The Stack Archive

Reddit defaults to HTTPS in bid for secure, encrypted cyberspace

Thu 18 Jun 2015

Reddit has announced this week that it will move all users across to HTTPS encryption by default from 29th June.

The popular website has been available since September last year over HTTPS, however it was always an optional upgrade.

“When using HTTPS on reddit, your connection will be fully encrypted. Anyone watching your connection (such as WiFi hotspot providers) will be unable to see the plain-text contents of what your browser is communicating with reddit. This helps ensure that your communications with reddit, including your authentication credentials and cookies, will not be viewable through the use of man-in-the-middle attacks,” explained reddit systems administrator Jason Harvey in a blog post.

Reddit, the self-proclaimed “front page of the internet”, is just the latest in a string of major websites to move over to HTTPS encryption. Microsoft’s Bing also announced earlier this week that it would encrypt all traffic by default over the next few months. Netflix and Wikimedia are also planning a similar move.

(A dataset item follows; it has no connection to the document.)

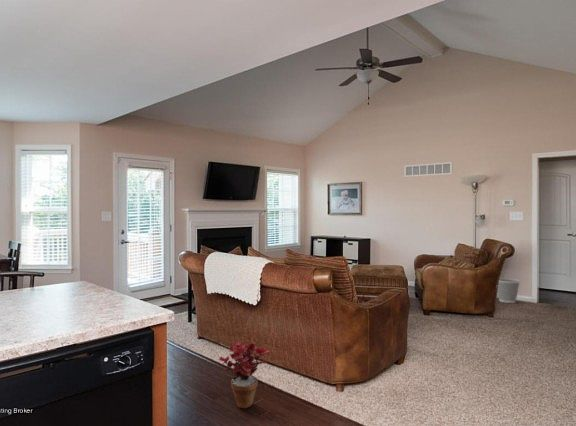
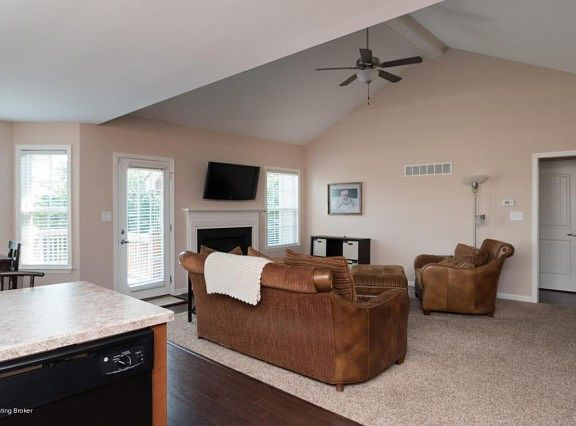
- wastebasket [497,277,521,304]
- potted plant [218,341,270,409]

Google has started to rank websites without HTTPS lower in its search rankings, and itself disabled the option to turn off HTTPS encryption across Gmail.

While HTTPS is a common security feature on sites dealing with sensitive data such as online banking, social networking and email services, many website operators still use the unencrypted HTTP protocol, hesitant to support HTTPS due to the cost of certification and the complexity of enabling it.

“The application process can be confusing. It usually costs money. It’s tricky to install correctly. It’s a pain to update,” explained Josh Aas, executive director at the Internet Security Research Group (ISRG).

However, projects such as the recently launched, ISRG-backed ‘Let’s Encrypt’ initiative could provide the answer to these hurdles by offering free digital SSL/TLS certificates to the general public from September.